Work request —
The answer must repeat every record exactly, with all pictures omitted.
↓
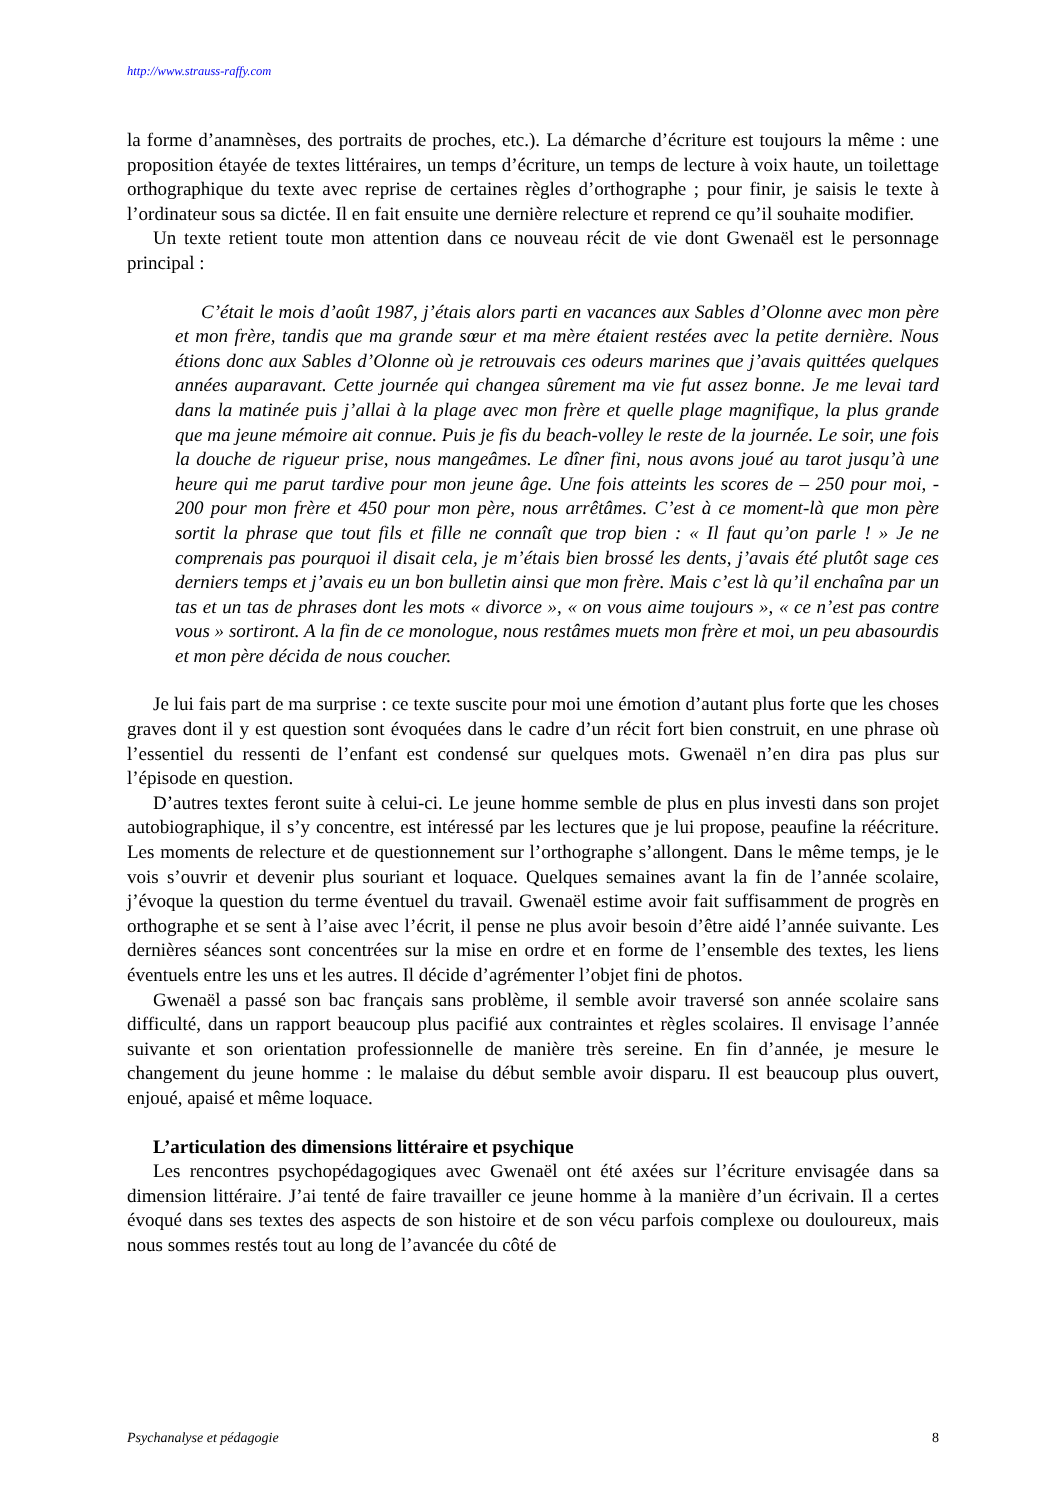http://www.strauss-raffy.com
la forme d’anamnèses, des portraits de proches, etc.). La démarche d’écriture est toujours la même : une proposition étayée de textes littéraires, un temps d’écriture, un temps de lecture à voix haute, un toilettage orthographique du texte avec reprise de certaines règles d’orthographe ; pour finir, je saisis le texte à l’ordinateur sous sa dictée. Il en fait ensuite une dernière relecture et reprend ce qu’il souhaite modifier.
Un texte retient toute mon attention dans ce nouveau récit de vie dont Gwenaël est le personnage principal :
C’était le mois d’août 1987, j’étais alors parti en vacances aux Sables d’Olonne avec mon père et mon frère, tandis que ma grande sœur et ma mère étaient restées avec la petite dernière. Nous étions donc aux Sables d’Olonne où je retrouvais ces odeurs marines que j’avais quittées quelques années auparavant. Cette journée qui changea sûrement ma vie fut assez bonne. Je me levai tard dans la matinée puis j’allai à la plage avec mon frère et quelle plage magnifique, la plus grande que ma jeune mémoire ait connue. Puis je fis du beach-volley le reste de la journée. Le soir, une fois la douche de rigueur prise, nous mangeâmes. Le dîner fini, nous avons joué au tarot jusqu’à une heure qui me parut tardive pour mon jeune âge. Une fois atteints les scores de – 250 pour moi, - 200 pour mon frère et 450 pour mon père, nous arrêtâmes. C’est à ce moment-là que mon père sortit la phrase que tout fils et fille ne connaît que trop bien : « Il faut qu’on parle ! » Je ne comprenais pas pourquoi il disait cela, je m’étais bien brossé les dents, j’avais été plutôt sage ces derniers temps et j’avais eu un bon bulletin ainsi que mon frère. Mais c’est là qu’il enchaîna par un tas et un tas de phrases dont les mots « divorce », « on vous aime toujours », « ce n’est pas contre vous » sortiront. A la fin de ce monologue, nous restâmes muets mon frère et moi, un peu abasourdis et mon père décida de nous coucher.
Je lui fais part de ma surprise : ce texte suscite pour moi une émotion d’autant plus forte que les choses graves dont il y est question sont évoquées dans le cadre d’un récit fort bien construit, en une phrase où l’essentiel du ressenti de l’enfant est condensé sur quelques mots. Gwenaël n’en dira pas plus sur l’épisode en question.
D’autres textes feront suite à celui-ci. Le jeune homme semble de plus en plus investi dans son projet autobiographique, il s’y concentre, est intéressé par les lectures que je lui propose, peaufine la réécriture. Les moments de relecture et de questionnement sur l’orthographe s’allongent. Dans le même temps, je le vois s’ouvrir et devenir plus souriant et loquace. Quelques semaines avant la fin de l’année scolaire, j’évoque la question du terme éventuel du travail. Gwenaël estime avoir fait suffisamment de progrès en orthographe et se sent à l’aise avec l’écrit, il pense ne plus avoir besoin d’être aidé l’année suivante. Les dernières séances sont concentrées sur la mise en ordre et en forme de l’ensemble des textes, les liens éventuels entre les uns et les autres. Il décide d’agrémenter l’objet fini de photos.
Gwenaël a passé son bac français sans problème, il semble avoir traversé son année scolaire sans difficulté, dans un rapport beaucoup plus pacifié aux contraintes et règles scolaires. Il envisage l’année suivante et son orientation professionnelle de manière très sereine. En fin d’année, je mesure le changement du jeune homme : le malaise du début semble avoir disparu. Il est beaucoup plus ouvert, enjoué, apaisé et même loquace.
L’articulation des dimensions littéraire et psychique
Les rencontres psychopédagogiques avec Gwenaël ont été axées sur l’écriture envisagée dans sa dimension littéraire. J’ai tenté de faire travailler ce jeune homme à la manière d’un écrivain. Il a certes évoqué dans ses textes des aspects de son histoire et de son vécu parfois complexe ou douloureux, mais nous sommes restés tout au long de l’avancée du côté de
Psychanalyse et pédagogie 8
↑
Exercise solution —
http://www.strauss-raffy.com
la forme d’anamnèses, des portraits de proches, etc.). La démarche d’écriture est toujours la même : une proposition étayée de textes littéraires, un temps d’écriture, un temps de lecture à voix haute, un toilettage orthographique du texte avec reprise de certaines règles d’orthographe ; pour finir, je saisis le texte à l’ordinateur sous sa dictée. Il en fait ensuite une dernière relecture et reprend ce qu’il souhaite modifier.
Un texte retient toute mon attention dans ce nouveau récit de vie dont Gwenaël est le personnage principal :
C’était le mois d’août 1987, j’étais alors parti en vacances aux Sables d’Olonne avec mon père et mon frère, tandis que ma grande sœur et ma mère étaient restées avec la petite dernière. Nous étions donc aux Sables d’Olonne où je retrouvais ces odeurs marines que j’avais quittées quelques années auparavant. Cette journée qui changea sûrement ma vie fut assez bonne. Je me levai tard dans la matinée puis j’allai à la plage avec mon frère et quelle plage magnifique, la plus grande que ma jeune mémoire ait connue. Puis je fis du beach-volley le reste de la journée. Le soir, une fois la douche de rigueur prise, nous mangeâmes. Le dîner fini, nous avons joué au tarot jusqu’à une heure qui me parut tardive pour mon jeune âge. Une fois atteints les scores de – 250 pour moi, - 200 pour mon frère et 450 pour mon père, nous arrêtâmes. C’est à ce moment-là que mon père sortit la phrase que tout fils et fille ne connaît que trop bien : « Il faut qu’on parle ! » Je ne comprenais pas pourquoi il disait cela, je m’étais bien brossé les dents, j’avais été plutôt sage ces derniers temps et j’avais eu un bon bulletin ainsi que mon frère. Mais c’est là qu’il enchaîna par un tas et un tas de phrases dont les mots « divorce », « on vous aime toujours », « ce n’est pas contre vous » sortiront. A la fin de ce monologue, nous restâmes muets mon frère et moi, un peu abasourdis et mon père décida de nous coucher.
Je lui fais part de ma surprise : ce texte suscite pour moi une émotion d’autant plus forte que les choses graves dont il y est question sont évoquées dans le cadre d’un récit fort bien construit, en une phrase où l’essentiel du ressenti de l’enfant est condensé sur quelques mots. Gwenaël n’en dira pas plus sur l’épisode en question.
D’autres textes feront suite à celui-ci. Le jeune homme semble de plus en plus investi dans son projet autobiographique, il s’y concentre, est intéressé par les lectures que je lui propose, peaufine la réécriture. Les moments de relecture et de questionnement sur l’orthographe s’allongent. Dans le même temps, je le vois s’ouvrir et devenir plus souriant et loquace. Quelques semaines avant la fin de l’année scolaire, j’évoque la question du terme éventuel du travail. Gwenaël estime avoir fait suffisamment de progrès en orthographe et se sent à l’aise avec l’écrit, il pense ne plus avoir besoin d’être aidé l’année suivante. Les dernières séances sont concentrées sur la mise en ordre et en forme de l’ensemble des textes, les liens éventuels entre les uns et les autres. Il décide d’agrémenter l’objet fini de photos.
Gwenaël a passé son bac français sans problème, il semble avoir traversé son année scolaire sans difficulté, dans un rapport beaucoup plus pacifié aux contraintes et règles scolaires. Il envisage l’année suivante et son orientation professionnelle de manière très sereine. En fin d’année, je mesure le changement du jeune homme : le malaise du début semble avoir disparu. Il est beaucoup plus ouvert, enjoué, apaisé et même loquace.
L’articulation des dimensions littéraire et psychique
Les rencontres psychopédagogiques avec Gwenaël ont été axées sur l’écriture envisagée dans sa dimension littéraire. J’ai tenté de faire travailler ce jeune homme à la manière d’un écrivain. Il a certes évoqué dans ses textes des aspects de son histoire et de son vécu parfois complexe ou douloureux, mais nous sommes restés tout au long de l’avancée du côté de
Psychanalyse et pédagogie 8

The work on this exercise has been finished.